[Start of Attachment]

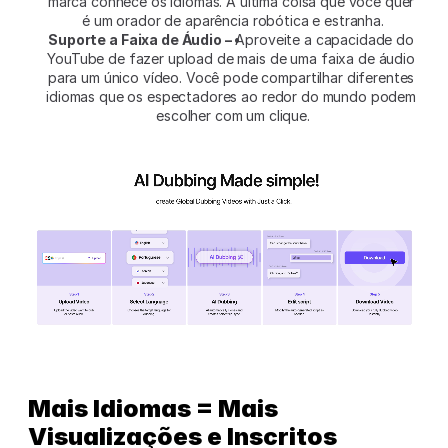
marca conhece os idiomas. A última coisa que você quer 
é um orador de aparência robótica e estranha.
Suporte a Faixa de Áudio –
 Aproveite a capacidade do 
YouTube de fazer upload de mais de uma faixa de áudio 
para um único vídeo. Você pode compartilhar diferentes 
idiomas que os espectadores ao redor do mundo podem 
escolher com um clique.
Mais Idiomas = Mais 
Visualizações e Inscritos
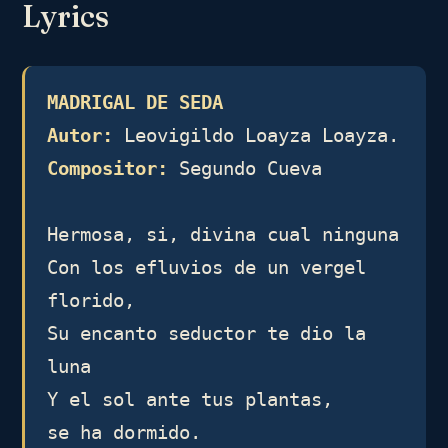
Lyrics
MADRIGAL DE SEDA
Autor:
Compositor:
 Segundo Cueva

Hermosa, si, divina cual ninguna

Con los efluvios de un vergel 
florido,

Su encanto seductor te dio la 
luna

Y el sol ante tus plantas,

se ha dormido.
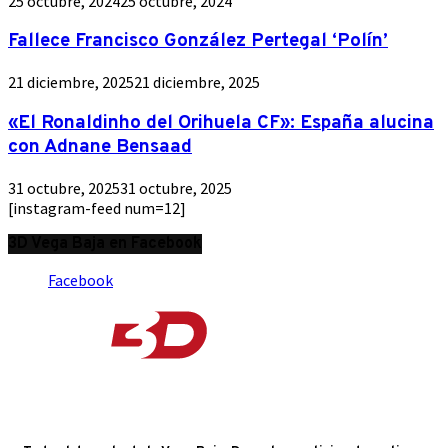
25 octubre, 2024
25 octubre, 2024
Fallece Francisco González Pertegal ‘Polín’
21 diciembre, 2025
21 diciembre, 2025
«El Ronaldinho del Orihuela CF»: España alucina
con Adnane Bensaad
31 octubre, 2025
31 octubre, 2025
[instagram-feed num=12]
3D Vega Baja en Facebook
Facebook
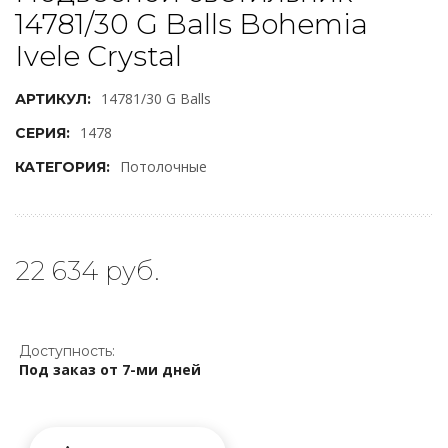
14781/30 G Balls Bohemia
Ivele Crystal
14781/30 G Balls
АРТИКУЛ:
1478
СЕРИЯ:
Потолочные
КАТЕГОРИЯ:
22 634 руб.
Доступность:
Под заказ от 7-ми дней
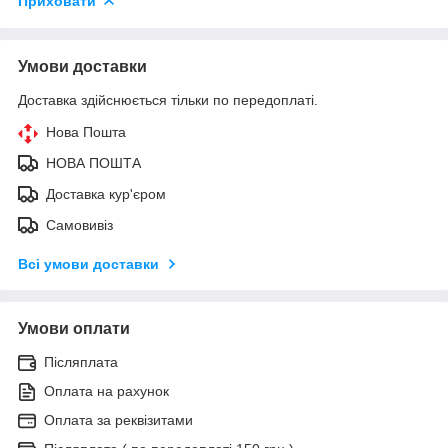
Приховати
Умови доставки
Доставка здійснюється тільки по передоплаті.
Нова Пошта
НОВА ПОШТА
Доставка кур'єром
Самовивіз
Всі умови доставки
Умови оплати
Післяплата
Оплата на рахунок
Оплата за реквізитами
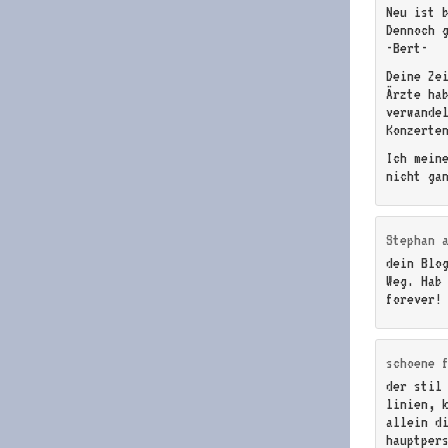
Neu ist 
Dennoch 
-Bert-
Deine Ze
Ärzte ha
verwande
Konzerte
Ich mein
nicht ga
Stephan
dein Blo
Weg. Hab
forever!
schoene 
der stil
linien, 
allein d
hauptper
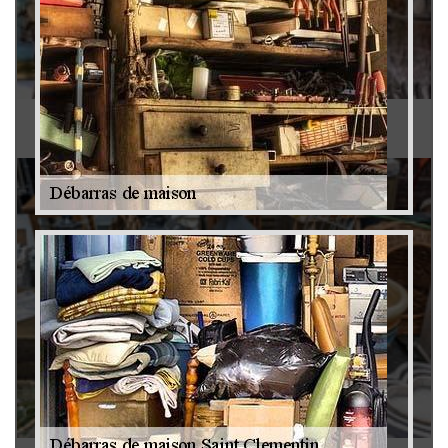
Antiquaire 79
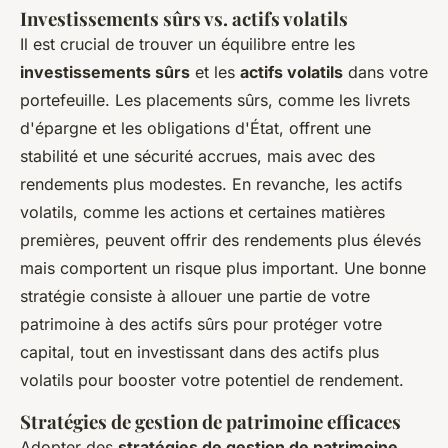
Investissements sûrs vs. actifs volatils
Il est crucial de trouver un équilibre entre les
investissements sûrs
et les
actifs volatils
dans votre
portefeuille. Les placements sûrs, comme les livrets
d'épargne et les obligations d'État, offrent une
stabilité et une sécurité accrues, mais avec des
rendements plus modestes. En revanche, les actifs
volatils, comme les actions et certaines matières
premières, peuvent offrir des rendements plus élevés
mais comportent un risque plus important. Une bonne
stratégie consiste à allouer une partie de votre
patrimoine à des actifs sûrs pour protéger votre
capital, tout en investissant dans des actifs plus
volatils pour booster votre potentiel de rendement.
Stratégies de gestion de patrimoine efficaces
Adopter des
stratégies de gestion de patrimoine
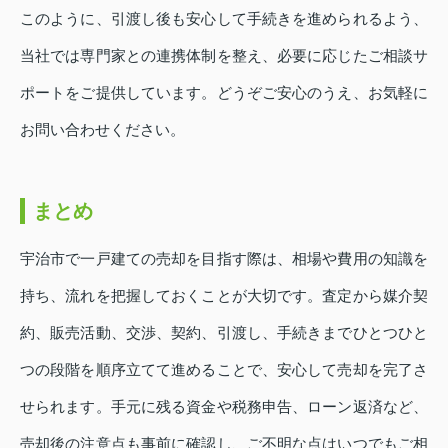
このように、引渡し後も安心して手続きを進められるよう、
当社では専門家との連携体制を整え、必要に応じたご相談サ
ポートをご提供しています。どうぞご安心のうえ、お気軽に
お問い合わせください。
まとめ
宇治市で一戸建ての売却を目指す際は、相場や費用の知識を
持ち、流れを把握しておくことが大切です。査定から媒介契
約、販売活動、交渉、契約、引渡し、手続きまでひとつひと
つの段階を順序立てて進めることで、安心して売却を完了さ
せられます。手元に残る資金や税務申告、ローン返済など、
売却後の注意点も事前に確認し、ご不明な点はいつでもご相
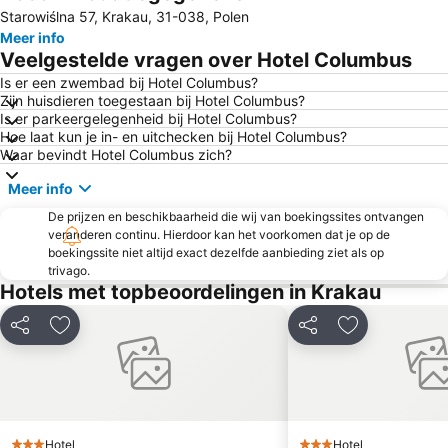
Starowiślna 57, Krakau, 31-038, Polen
Basilica of San Francesco d'Assisi
Lakenhal - Sukiennice
Meer info
Casinos Poland Novotel Bronowice
Nowa Huta
Veelgestelde vragen over Hotel Columbus
Christmas Markets
Galeria Kazimierz
Is er een zwembad bij Hotel Columbus?
Zijn huisdieren toegestaan bij Hotel Columbus?
Cerkiew Greckokatolicka pw. Podwyższenia Krzyża Świętego
Plac Jana Matejki
Is er parkeergelegenheid bij Hotel Columbus?
Stadion Miejski im. Henryka Reymana
Koninklijk Paleis - Zamek Królewski
Hoe laat kun je in- en uitchecken bij Hotel Columbus?
Waar bevindt Hotel Columbus zich?
Wawel
Hard Rock Cafe
Meer info
Old Jewish District retracing the Schindlers List
Sanctuary of Divine Mercy
De prijzen en beschikbaarheid die wij van boekingssites ontvangen
Copernicus
Ulica Stolarska
veranderen continu. Hierdoor kan het voorkomen dat je op de
Bulwary Krakowa
Targi Wielkanocne
boekingssite niet altijd exact dezelfde aanbieding ziet als op
trivago.
Galeria Krakowska
Kraków Plaza
Hotels met topbeoordelingen in Krakau
Delen
Toevoegen aan favorieten
Delen
Toevoegen aa
Hotel
Hotel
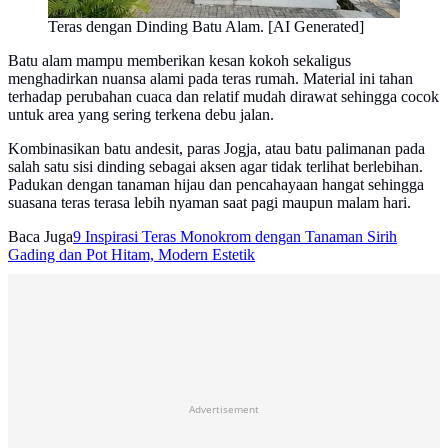
Teras dengan Dinding Batu Alam. [AI Generated]
Batu alam mampu memberikan kesan kokoh sekaligus
menghadirkan nuansa alami pada teras rumah. Material ini tahan
terhadap perubahan cuaca dan relatif mudah dirawat sehingga cocok
untuk area yang sering terkena debu jalan.
Kombinasikan batu andesit, paras Jogja, atau batu palimanan pada
salah satu sisi dinding sebagai aksen agar tidak terlihat berlebihan.
Padukan dengan tanaman hijau dan pencahayaan hangat sehingga
suasana teras terasa lebih nyaman saat pagi maupun malam hari.
Baca Juga
9 Inspirasi Teras Monokrom dengan Tanaman Sirih
Gading dan Pot Hitam, Modern Estetik
Advertisement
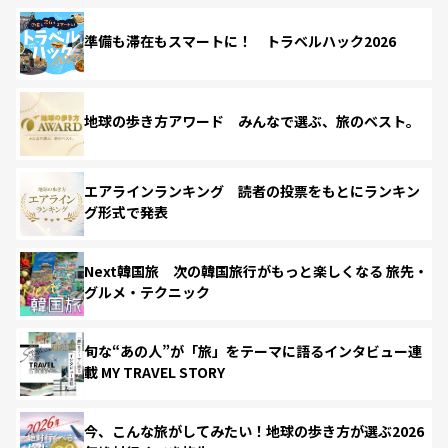
準備も滞在もスマートに！ トラベルハック2026
地球の歩き方アワード みんなで選ぶ、旅のベスト。
エアラインランキング 読者の投票をもとにランキン
グ形式で発表
Next韓国旅 次の韓国旅行がもっと楽しくなる 旅先・
グルメ・テクニック
旬な“あの人”が「旅」をテーマに語るインタビュー連
載 MY TRAVEL STORY
今、こんな旅がしてみたい！地球の歩き方が選ぶ2026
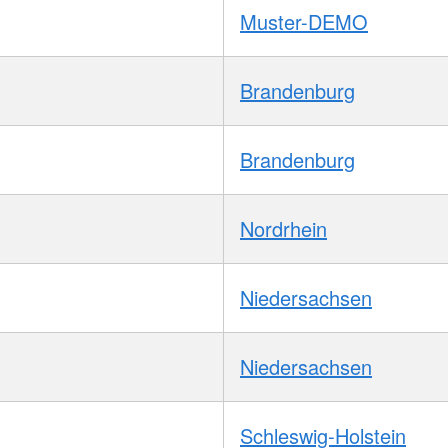
Muster-DEMO
Brandenburg
Brandenburg
Nordrhein
Niedersachsen
Niedersachsen
Schleswig-Holstein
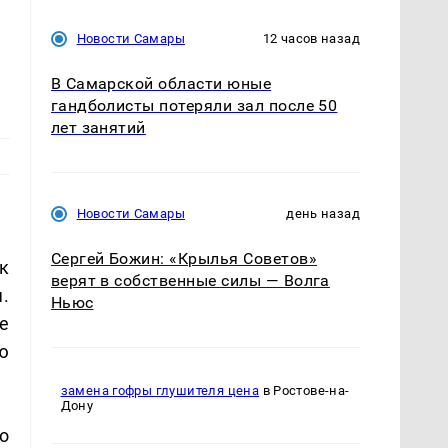
Новости Самары
12 часов назад
В Самарской области юные
гандболисты потеряли зал после 50
лет занятий
Новости Самары
день назад
Сергей Божин: «Крылья Советов»
к
верят в собственные силы — Волга
.
Ньюс
е
ю
замена гофры глушителя цена
в Ростове-на-
Дону
о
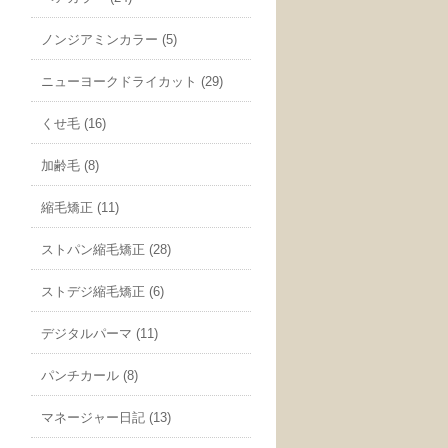
ノンジアミンカラー (5)
ニューヨークドライカット (29)
くせ毛 (16)
加齢毛 (8)
縮毛矯正 (11)
ストパン縮毛矯正 (28)
ストデジ縮毛矯正 (6)
デジタルパーマ (11)
パンチカール (8)
マネージャー日記 (13)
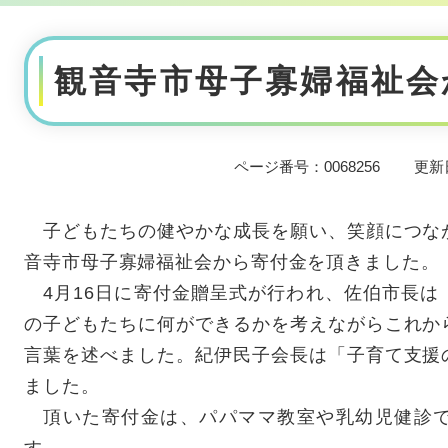
本
文
観音寺市母子寡婦福祉会
ページ番号：0068256
更新
子どもたちの健やかな成長を願い、笑顔につな
音寺市母子寡婦福祉会から寄付金を頂きました。
4月16日に寄付金贈呈式が行われ、佐伯市長は
の子どもたちに何ができるかを考えながらこれか
言葉を述べました。紀伊民子会長は「子育て支援
ました。
頂いた寄付金は、パパママ教室や乳幼児健診で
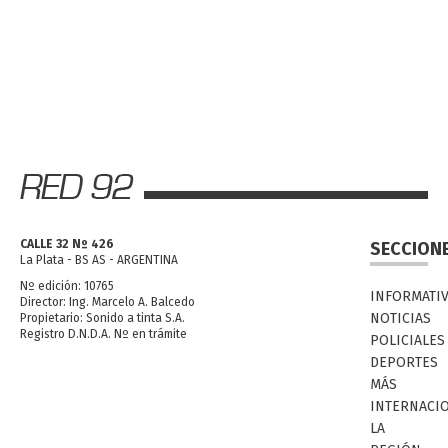
CALLE 32 Nº 426
SECCION
La Plata - BS AS - ARGENTINA
Nº edición: 10765
INFORMATI
Director: Ing. Marcelo A. Balcedo
NOTICIAS
Propietario: Sonido a tinta S.A.
Registro D.N.D.A. Nº en trámite
POLICIALES
DEPORTES
MÁS
INTERNACI
LA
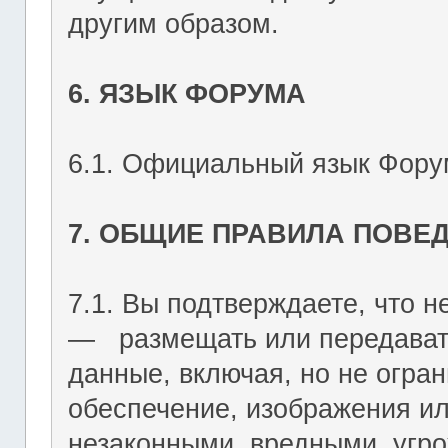
другим образом.
6. ЯЗЫК ФОРУМА
6.1. Официальный язык Форум
7. ОБЩИЕ ПРАВИЛА ПОВЕ
7.1. Вы подтверждаете, что не
― размещать или передават
данные, включая, но не огран
обеспечение, изображения ил
незаконными, вредными, угр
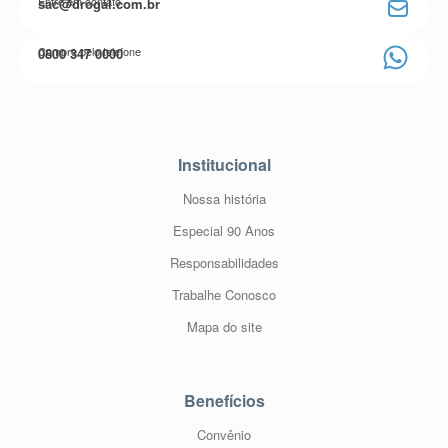
Entre em contato
sac@drogal.com.br
Compre pelo telefone
0800 347 0000
Institucional
Nossa história
Especial 90 Anos
Responsabilidades
Trabalhe Conosco
Mapa do site
Benefícios
Convênio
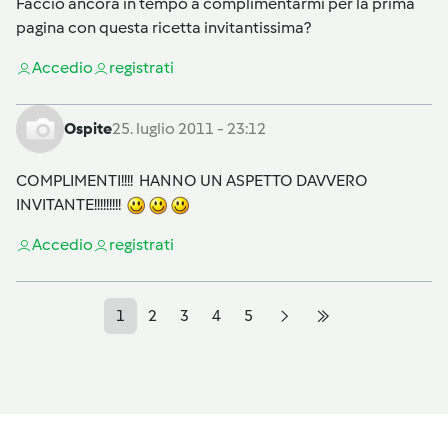
Faccio ancora in tempo a complimentarmi per la prima
pagina con questa ricetta invitantissima?
Accedi
o
registrati
Ospite
25. luglio 2011 - 23:12
COMPLIMENTI!!!! HANNO UN ASPETTO DAVVERO
INVITANTE!!!!!!!!!
Accedi
o
registrati
1
2
3
4
5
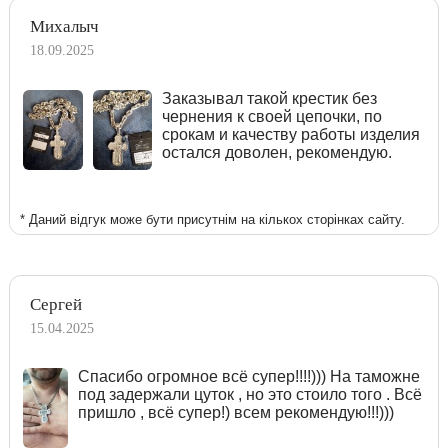
Михалыч
18.09.2025
Заказывал такой крестик без
чернения к своей цепочки, по
срокам и качеству работы изделия
остался доволен, рекомендую.
* Даний відгук може бути присутнім на кількох сторінках сайту.
Сергей
15.04.2025
Спасибо огромное всё супер!!!!))) На таможне
под задержали цуток , но это стоило того . Всё
пришло , всё супер!) всем рекомендую!!!)))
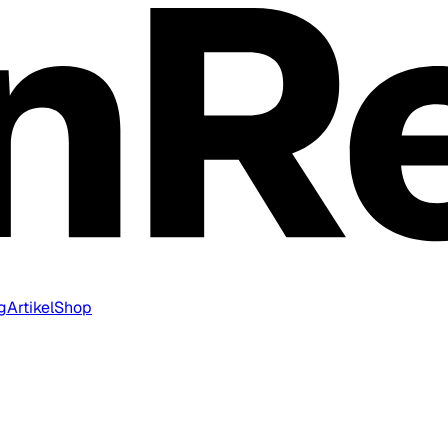
g
Artikel
Shop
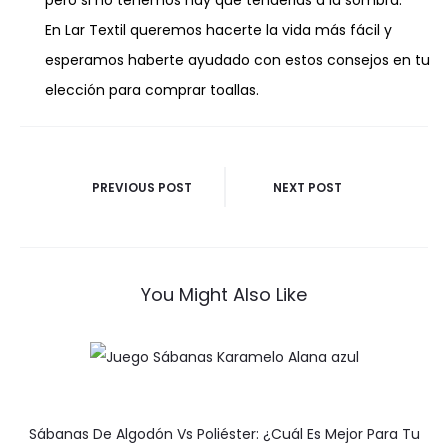
pero si no tenemos hay que tenderlas a la sombra.
En Lar Textil queremos hacerte la vida más fácil y
esperamos haberte ayudado con estos consejos en tu
elección para comprar toallas.
Navegación
PREVIOUS POST
NEXT POST
De
Entradas
You Might Also Like
Sábanas De Algodón Vs Poliéster: ¿Cuál Es Mejor Para Tu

[End of Attachment]

### ASSIGNMENT
Above are some records; quote exactly and only the lines that begin at the line containing "Advertisement" and stop after the line containing "гандболисты потеряли зал после 50", leaving out the pictures.

### SOLUTION BELOW
Advertisement
準備も滞在もスマートに！ トラベルハック2026
地球の歩き方アワード みんなで選ぶ、旅のベスト。
エアラインランキング 読者の投票をもとにランキン
グ形式で発表
Next韓国旅 次の韓国旅行がもっと楽しくなる 旅先・
グルメ・テクニック
旬な“あの人”が「旅」をテーマに語るインタビュー連
載 MY TRAVEL STORY
今、こんな旅がしてみたい！地球の歩き方が選ぶ2026
Muster-DEMO
Brandenburg
Brandenburg
Nordrhein
Niedersachsen
Niedersachsen
Schleswig-Holstein
Новости Самары
12 часов назад
В Самарской области юные
гандболисты потеряли зал после 50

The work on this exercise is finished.